McKinnon v North Shore-Long Is. Jewish Health Sys. Labs. (2020 NY Slip Op 05740)
McKinnon v North Shore-Long Is. Jewish Health Sys. Labs.
2020 NY Slip Op 05740
Decided on October 14, 2020
Appellate Division, Second Department
Published by New York State Law Reporting Bureau pursuant to Judiciary Law § 431.
This opinion is uncorrected and subject to revision before publication in the Official Reports.


Decided on October 14, 2020 SUPREME COURT OF THE STATE OF NEW YORK Appellate Division, Second Judicial Department
MARK C. DILLON, J.P.
LEONARD B. AUSTIN
HECTOR D. LASALLE
BETSY BARROS, JJ.

2019-00089
2019-04862
(Index No. 601250/15)

[*1]Judith McKinnon, appellant,

v

North Shore-Long Island Jewish Health System Laboratories, respondent.




Jeffrey E. Litman, Woodbury, NY, for appellant.

Gordon & Silber, P.C., New York, NY (Michael A. Bayron and Andrew B. Kaufman of counsel), for respondent.



DECISION & ORDER

In an action to recover damages for medical malpractice, the plaintiff appeals from (1) an order of the Supreme Court, Nassau County (Robert A. Bruno, J.), entered November 13, 2018, and (2) a judgment of the same court entered November 28, 2018. The order granted the defendant's motion pursuant to CPLR 3211(a)(5) to dismiss the complaint as time-barred. The judgment, upon the order, is in favor of the defendant and against the plaintiff dismissing the complaint.

ORDERED that the appeal from the order is dismissed; and it is further,

ORDERED that the judgment is affirmed; and it is further,

ORDERED that one bill of costs is awarded to the defendant.

The appeal from the order must be dismissed because the right of direct appeal therefrom terminated with the entry of the judgment (see Matter of Aho, 39 NY2d 241, 248). The issues raised on the appeal from the order are brought up for review and have been considered on the appeal from the judgment (see CPLR 5501[a]; Matter of Aho, 39 NY2d at 248).
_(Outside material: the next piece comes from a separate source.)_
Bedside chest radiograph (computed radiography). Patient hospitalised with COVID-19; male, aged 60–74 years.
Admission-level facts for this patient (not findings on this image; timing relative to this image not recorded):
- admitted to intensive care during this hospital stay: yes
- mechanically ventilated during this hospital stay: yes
The plaintiff alleges that in August 2011, her gynecologist performed an endometrial polyp biopsy, and the samples collected were sent to the defendant, North Shore-Long Island Jewish Health System Laboratories, for analysis. While a report dated August 29, 2011, indicated that the tests performed on the samples revealed no abnormalities, in January 2014, the plaintiff was informed that there was a mistake in the interpretation of the results from those tests, which actually revealed that the plaintiff had endometrial cancer.
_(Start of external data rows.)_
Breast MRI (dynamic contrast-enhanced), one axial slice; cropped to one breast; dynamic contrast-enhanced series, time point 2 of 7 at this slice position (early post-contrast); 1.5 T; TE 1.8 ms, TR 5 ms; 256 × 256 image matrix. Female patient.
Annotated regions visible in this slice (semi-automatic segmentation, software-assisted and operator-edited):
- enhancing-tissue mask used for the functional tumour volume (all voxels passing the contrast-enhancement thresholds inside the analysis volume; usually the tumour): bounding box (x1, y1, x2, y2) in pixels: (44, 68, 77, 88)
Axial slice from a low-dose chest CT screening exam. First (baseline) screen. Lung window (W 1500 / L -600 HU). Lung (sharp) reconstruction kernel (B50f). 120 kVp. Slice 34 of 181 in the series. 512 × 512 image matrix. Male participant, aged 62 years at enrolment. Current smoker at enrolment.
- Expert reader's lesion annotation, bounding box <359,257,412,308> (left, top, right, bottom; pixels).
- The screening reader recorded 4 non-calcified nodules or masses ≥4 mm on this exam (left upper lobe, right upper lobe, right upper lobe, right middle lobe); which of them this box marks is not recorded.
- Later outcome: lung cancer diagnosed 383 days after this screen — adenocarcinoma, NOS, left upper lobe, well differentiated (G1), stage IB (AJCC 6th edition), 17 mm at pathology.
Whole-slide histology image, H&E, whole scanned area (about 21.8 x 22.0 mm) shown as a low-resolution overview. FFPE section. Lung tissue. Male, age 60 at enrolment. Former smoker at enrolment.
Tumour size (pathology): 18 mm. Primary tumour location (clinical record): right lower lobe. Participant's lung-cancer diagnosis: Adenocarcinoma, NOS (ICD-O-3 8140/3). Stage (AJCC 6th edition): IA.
The plaintiff commenced this action in March 2015. The defendant moved pursuant to CPLR 3211(a)(5) to dismiss the complaint as time-barred. In an order entered November 13, 2018, the Supreme Court granted the motion. On November 28, 2018, a judgment was entered in favor of the defendant and against the plaintiff dismissing the complaint. The plaintiff appeals.

Effective January 31, 2018, CPLR 214-a was amended to create a discovery rule for the negligent failure to diagnose cancer or a malignant tumor (see L 2018, ch 1). The law applies to acts, omissions, or failures occurring on or after January 31, 2018 (see L 2018, ch 1, § 5), as well as to causes of action that accrued after July 31, 2015, two and one-half years prior to the act's effective date (see L 2018, ch 1, § 6). In addition, under a revival provision created by the new law, claims alleging negligent failure to diagnose cancer or a malignant tumor that became time-barred after March 31, 2017, ten months prior to the act's effective date, could be commenced by July 31, 2018 (see L 2018, ch 1, § 4).
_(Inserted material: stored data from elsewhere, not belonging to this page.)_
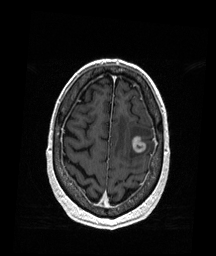
Brain MRI from a brain-tumour surgery series, one axial slice; slice 45 of 176 in the series (ordered by position); T1-weighted post-contrast; 1 mm slice thickness; 216 × 256 image matrix, field of view 211 × 250 mm. From the clinical record (not read from this slice): histopathology: Metastatic Melanoma.
Outlined on this slice (outlined manually by an expert reader):
- tumour: bounding box [x1, y1, x2, y2] px = [131, 136, 146, 153]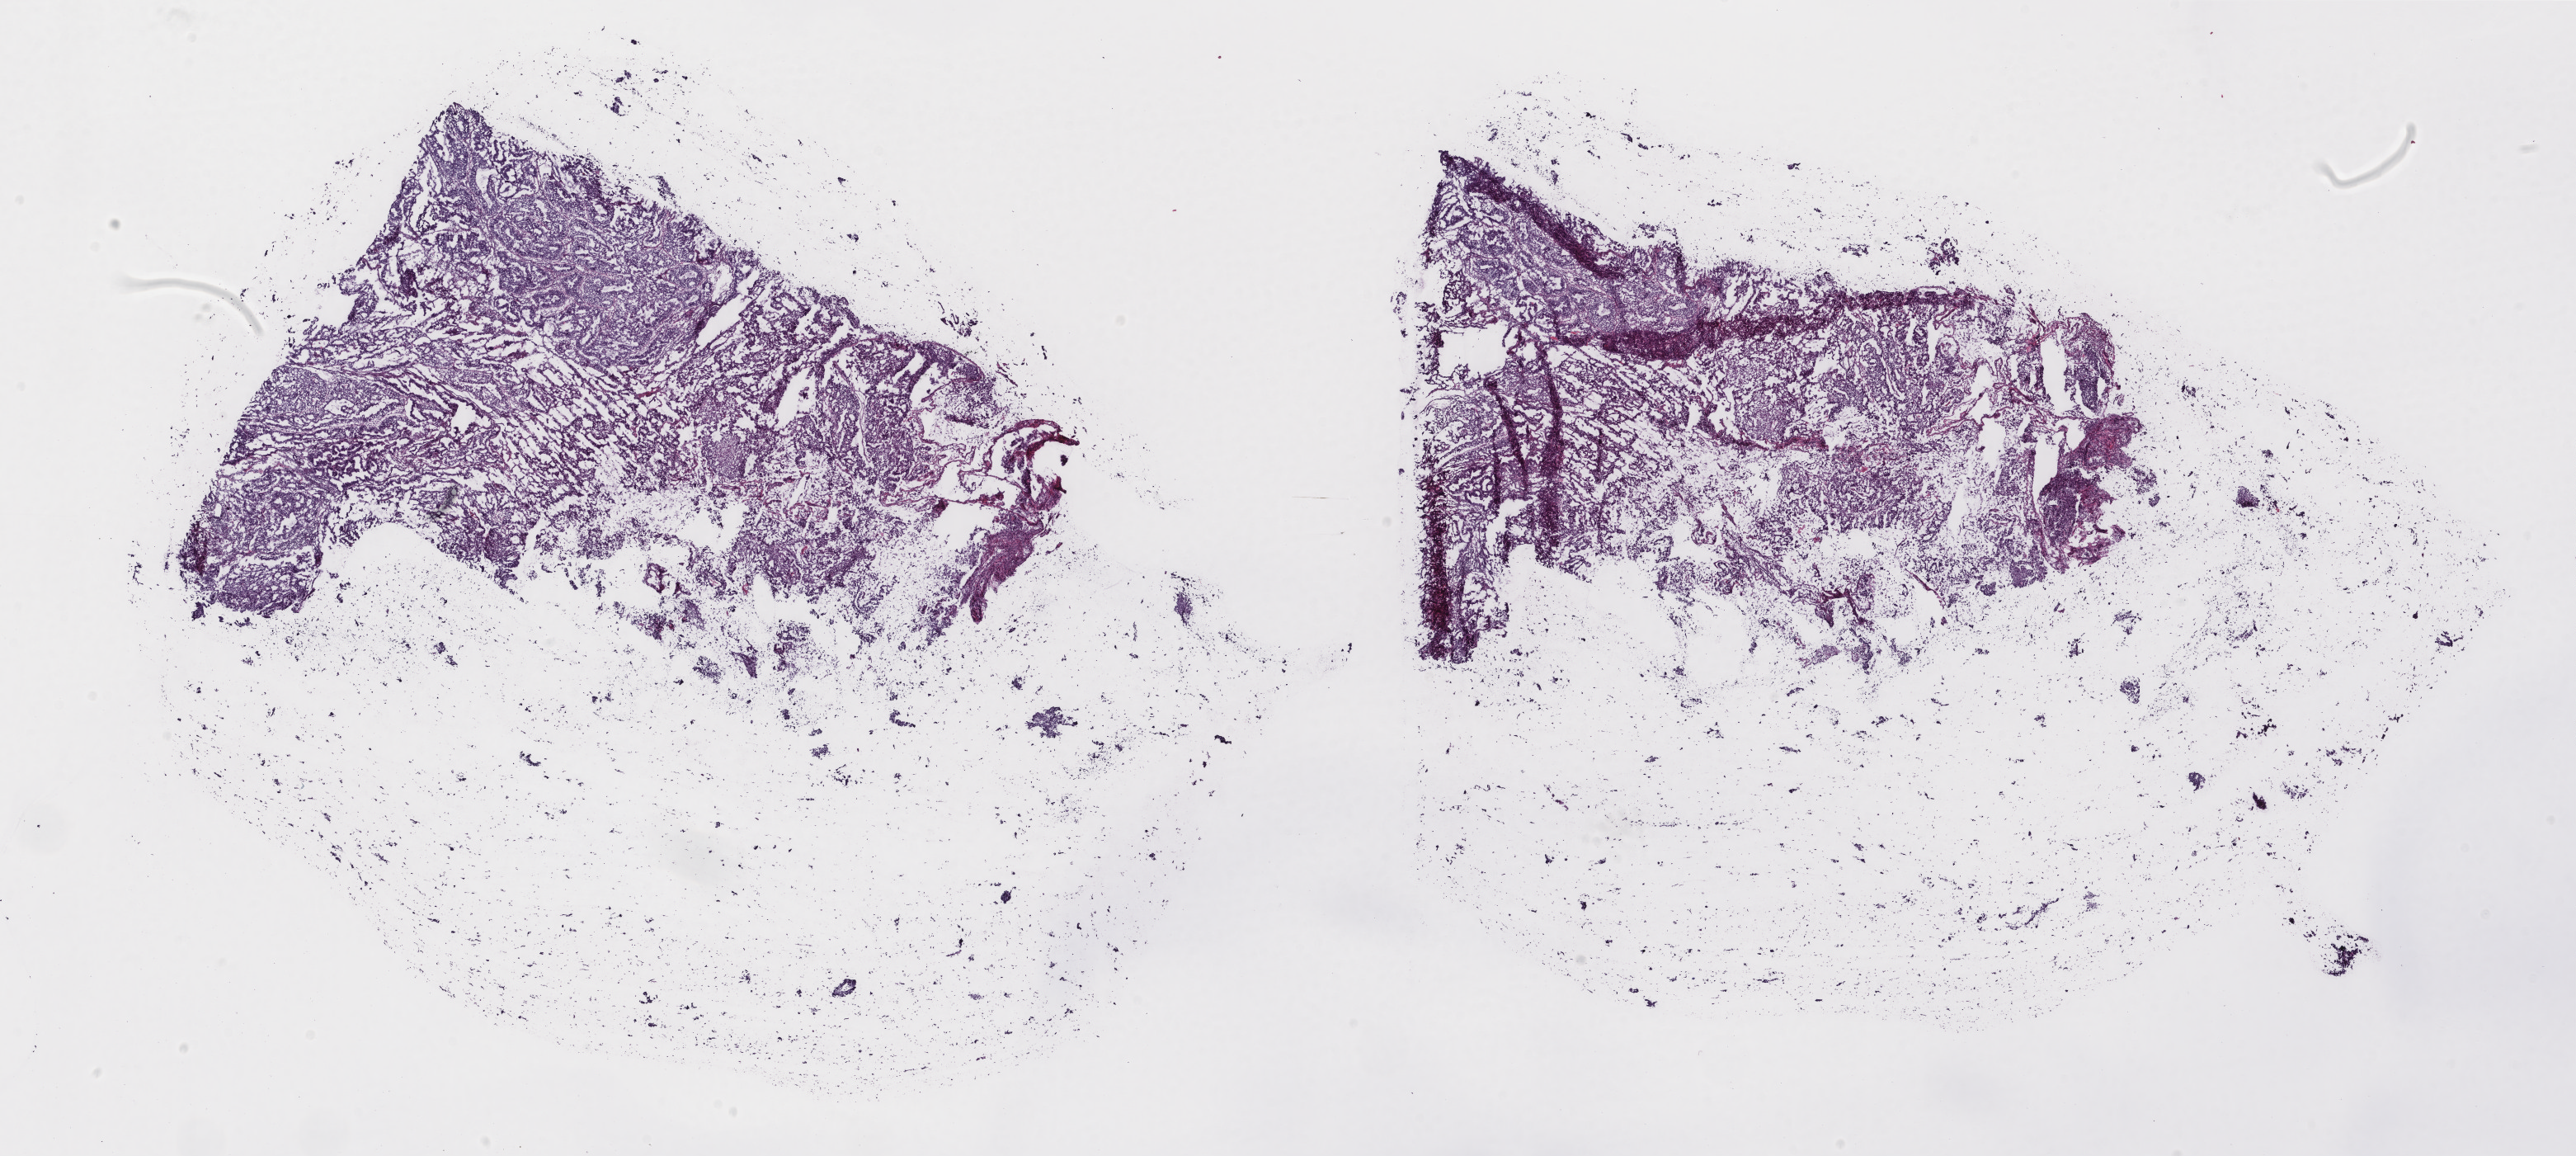
Digitized H&E-stained tissue section (whole slide), low-resolution overview of the scanned area, about 24.8 x 11.1 mm, frozen section from the top of the tissue portion, uterus, primary tumour sample. Patient: female, age at initial diagnosis 72 years. Histologic grade: G2 (moderately differentiated). Pathologist review of this section (percent, as recorded): tumour cells 60%, tumour nuclei 60%, normal cells 0%, stromal cells 30%, necrosis 10%. Infiltration values recorded for this section: lymphocyte infiltration 40%, monocyte infiltration 20%, neutrophil infiltration 20%.
Histologic diagnosis: Endometrioid adenocarcinoma, NOS (endometrium). FIGO stage: IA.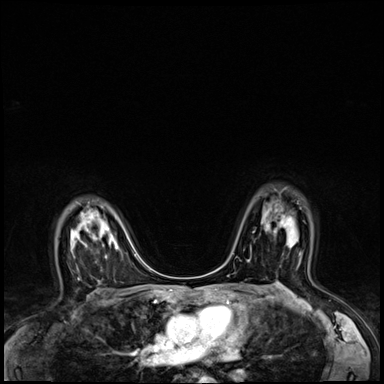
Breast MRI (dynamic contrast-enhanced), one axial slice. Slice 45 of 64 in the series (ordered by position). Dynamic contrast-enhanced series, time point 2 of 8 at this slice position (early post-contrast). 3 T. TE 1.4 ms, TR 4.3 ms. 2.5 mm slice thickness. 384 × 384 image matrix, field of view 320 × 320 mm. Female patient.
Structures marked on this image (semi-automatically segmented with operator editing):
- enhancing-tissue mask used for the functional tumour volume (all voxels passing the contrast-enhancement thresholds inside the analysis volume; usually the tumour): bounding box <267,215,294,233> (left, top, right, bottom; pixels)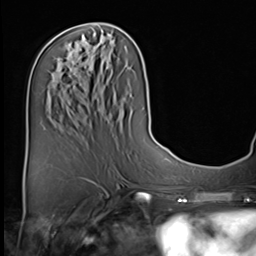
Breast MRI (dynamic contrast-enhanced), one axial slice; slice 26 of 64 in the series (ordered by position); cropped to one breast; dynamic contrast-enhanced series, time point 2 of 9 at this slice position (early post-contrast); 3 T; TE 1.5 ms, TR 4.7 ms; 256 × 256 image matrix, field of view 222 × 222 mm. Female patient.
Structures marked on this image (semi-automatically segmented with operator editing):
- enhancing-tissue mask used for the functional tumour volume (all voxels passing the contrast-enhancement thresholds inside the analysis volume; usually the tumour): bounding box <72,61,74,63> (left, top, right, bottom; pixels)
Here, we agree with the Supreme Court's determination granting the defendant's motion to dismiss the complaint as time-barred. The plaintiff's cause of action accrued, and the statute of limitations began to run, on August 29, 2011, the date of the plaintiff's misdiagnosis, which was more than two and one-half years prior to the act's effective date (see Mula v Sasson, 181 AD3d 686; Forbes v Caris Life Sciences, Inc., 159 AD3d 1569, 1571, lv denied 162 AD3d 1604, lv denied 32 NY3d 905). Moreover, the plaintiff's claim became time-barred on March 1, 2014, and thus, the plaintiff cannot rely on the recently-enacted revival provision (see L 2018, ch 1, § 4). Finally, the plaintiff's argument that the continuous treatment doctrine applies was not made before the Supreme Court, and is improperly raised for the first time on appeal.

DILLON, J.P., AUSTIN, LASALLE and BARROS, JJ., concur.